If people are taking a long time other people outside start to knock their doors and sometimes if people feel strong and powerful they take each other’s turns. Women during their 'time of the month' end up having to tear part of their own clothes - one of them even tore her tent - in order to make sanitary pads. Some women actually cannot move because it’s cold at this time of the year and they get in severe pain and they don't know what to do as they can’t even access pain killers. 

Humanitarian organizations also need to follow up on the quality of food being provided to displaced people at schools because some people have already had food poisoning. One of the men at this lady’s school had died the day before I spoke to her. He was an old sick man with cardiac disease, high blood pressure, diabetes and so many other ailments. He couldn’t get access to health care because the priority at the moment is for cases related to the war. Yes there is a war but then there are also women who give birth and so many other cases - there are people with muscle pain - in my case I’ve been having neck muscle issues for the past two days and I couldn’t go to the hospital to get treatment.

Sometimes women who go to the hospital to give birth are deliberately killed by snipers - this happened with two women who were going to give birth.

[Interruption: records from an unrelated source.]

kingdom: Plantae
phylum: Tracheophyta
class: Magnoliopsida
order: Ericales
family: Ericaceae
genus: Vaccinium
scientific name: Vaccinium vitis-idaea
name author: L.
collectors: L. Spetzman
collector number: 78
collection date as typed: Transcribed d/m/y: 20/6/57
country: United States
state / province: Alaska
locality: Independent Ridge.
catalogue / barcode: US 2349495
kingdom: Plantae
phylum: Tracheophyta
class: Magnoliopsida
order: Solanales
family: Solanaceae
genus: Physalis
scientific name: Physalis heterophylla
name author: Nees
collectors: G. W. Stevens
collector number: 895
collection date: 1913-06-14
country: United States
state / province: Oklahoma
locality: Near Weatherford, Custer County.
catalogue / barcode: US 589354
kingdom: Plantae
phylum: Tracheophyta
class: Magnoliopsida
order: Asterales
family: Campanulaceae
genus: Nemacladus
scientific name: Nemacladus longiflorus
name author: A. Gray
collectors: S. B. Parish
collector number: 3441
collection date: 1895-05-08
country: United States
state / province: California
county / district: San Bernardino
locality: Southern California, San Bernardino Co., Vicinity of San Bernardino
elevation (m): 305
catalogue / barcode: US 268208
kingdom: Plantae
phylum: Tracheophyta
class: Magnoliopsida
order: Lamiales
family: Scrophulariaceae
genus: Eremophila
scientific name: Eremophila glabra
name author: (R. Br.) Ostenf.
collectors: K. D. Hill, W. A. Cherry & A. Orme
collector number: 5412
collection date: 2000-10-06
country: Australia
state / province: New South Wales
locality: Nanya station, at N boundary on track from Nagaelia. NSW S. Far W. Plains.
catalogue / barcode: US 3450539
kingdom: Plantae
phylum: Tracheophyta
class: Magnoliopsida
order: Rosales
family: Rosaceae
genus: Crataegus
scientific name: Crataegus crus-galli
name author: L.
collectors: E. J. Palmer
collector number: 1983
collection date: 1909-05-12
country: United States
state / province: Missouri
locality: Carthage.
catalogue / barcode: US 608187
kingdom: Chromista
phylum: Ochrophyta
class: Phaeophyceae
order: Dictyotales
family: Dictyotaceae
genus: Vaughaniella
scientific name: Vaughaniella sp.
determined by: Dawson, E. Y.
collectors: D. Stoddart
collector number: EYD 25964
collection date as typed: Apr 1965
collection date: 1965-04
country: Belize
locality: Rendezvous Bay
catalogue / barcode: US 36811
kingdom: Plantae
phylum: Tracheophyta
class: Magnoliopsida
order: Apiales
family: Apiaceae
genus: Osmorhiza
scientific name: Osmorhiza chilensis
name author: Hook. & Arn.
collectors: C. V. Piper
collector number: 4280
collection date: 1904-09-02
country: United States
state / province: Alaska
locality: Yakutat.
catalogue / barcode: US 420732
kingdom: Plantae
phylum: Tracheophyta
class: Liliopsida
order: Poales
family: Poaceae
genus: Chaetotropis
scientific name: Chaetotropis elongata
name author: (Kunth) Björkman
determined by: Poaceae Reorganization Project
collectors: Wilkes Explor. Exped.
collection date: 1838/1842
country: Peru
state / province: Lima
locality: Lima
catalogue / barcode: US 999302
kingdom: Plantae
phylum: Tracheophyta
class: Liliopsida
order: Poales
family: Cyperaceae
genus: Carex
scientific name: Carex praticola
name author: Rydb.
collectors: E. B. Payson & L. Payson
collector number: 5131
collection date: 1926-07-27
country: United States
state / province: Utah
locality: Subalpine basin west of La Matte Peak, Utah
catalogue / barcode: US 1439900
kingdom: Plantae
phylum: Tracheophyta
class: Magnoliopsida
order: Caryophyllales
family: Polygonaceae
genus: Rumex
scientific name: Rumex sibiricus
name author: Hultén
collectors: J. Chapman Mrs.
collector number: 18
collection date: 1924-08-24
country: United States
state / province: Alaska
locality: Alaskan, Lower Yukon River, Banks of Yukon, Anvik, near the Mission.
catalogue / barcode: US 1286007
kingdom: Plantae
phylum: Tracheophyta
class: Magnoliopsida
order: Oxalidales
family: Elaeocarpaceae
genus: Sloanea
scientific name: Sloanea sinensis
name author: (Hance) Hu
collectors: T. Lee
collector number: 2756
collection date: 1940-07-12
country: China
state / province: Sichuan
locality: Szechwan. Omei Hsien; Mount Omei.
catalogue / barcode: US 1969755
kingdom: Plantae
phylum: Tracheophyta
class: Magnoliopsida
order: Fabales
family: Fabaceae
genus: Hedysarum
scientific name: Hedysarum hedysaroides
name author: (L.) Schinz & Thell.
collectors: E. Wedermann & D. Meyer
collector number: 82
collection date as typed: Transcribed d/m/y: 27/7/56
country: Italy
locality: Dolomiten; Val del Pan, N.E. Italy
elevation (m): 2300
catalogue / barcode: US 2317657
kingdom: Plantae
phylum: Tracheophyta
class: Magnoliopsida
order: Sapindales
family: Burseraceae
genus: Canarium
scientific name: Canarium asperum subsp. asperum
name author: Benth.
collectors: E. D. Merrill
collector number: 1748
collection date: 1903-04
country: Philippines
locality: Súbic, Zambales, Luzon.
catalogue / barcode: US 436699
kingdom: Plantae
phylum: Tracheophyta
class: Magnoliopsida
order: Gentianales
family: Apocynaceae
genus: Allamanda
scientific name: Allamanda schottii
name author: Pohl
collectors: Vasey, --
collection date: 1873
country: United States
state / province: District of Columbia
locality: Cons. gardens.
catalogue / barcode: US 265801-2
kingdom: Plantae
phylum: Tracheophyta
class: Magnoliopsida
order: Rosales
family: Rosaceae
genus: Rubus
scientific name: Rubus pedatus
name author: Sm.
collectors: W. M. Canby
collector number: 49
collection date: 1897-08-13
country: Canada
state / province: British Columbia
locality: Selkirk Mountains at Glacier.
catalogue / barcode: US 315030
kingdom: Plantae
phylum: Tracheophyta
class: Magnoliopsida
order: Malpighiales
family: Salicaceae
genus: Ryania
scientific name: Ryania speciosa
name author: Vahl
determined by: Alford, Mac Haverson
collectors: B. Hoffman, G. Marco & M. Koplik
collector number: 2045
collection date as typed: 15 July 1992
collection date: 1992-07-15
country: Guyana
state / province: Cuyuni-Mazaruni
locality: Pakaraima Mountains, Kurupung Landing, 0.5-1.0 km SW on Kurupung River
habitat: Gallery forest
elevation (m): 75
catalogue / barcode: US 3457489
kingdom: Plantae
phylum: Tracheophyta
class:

Another thing I heard at the hospital was about a man whose hand was already cut in a previous war in Gaza - a sniper shot his other hand and his other hand was cut.

So that was my conversation while my friend was taking her shower and then we said goodbye. I also spoke to the man who was doing dialysis. He had been doing it for 27 years and he was the oldest man who has been doing it in Gaza and the West Bank now. Once my friend was finished we left the hospital through a side road to try to avoid the crowds of people. On the side road I saw a dead body with people gathered around it who were saying their goodbyes. 

Obviously he was a martyr and I was very near them - just a few meters away. I was watching them saying goodbye and I thought “Oh my God, how can this happen on earth?” They were saying goodbye in private so I didn’t want to intrude but I deep down I was hoping to go nearer and give my condolences and be with them and be next to that body because I never feel that the body of the dead is something that should panic anyone anymore: obviously we are used to that and unfortunately this is our reality.

In my heart and in my soul I wanted to say goodbye to the soul of that person - someone I never knew and I never met but I felt sympathy with. Then I went home.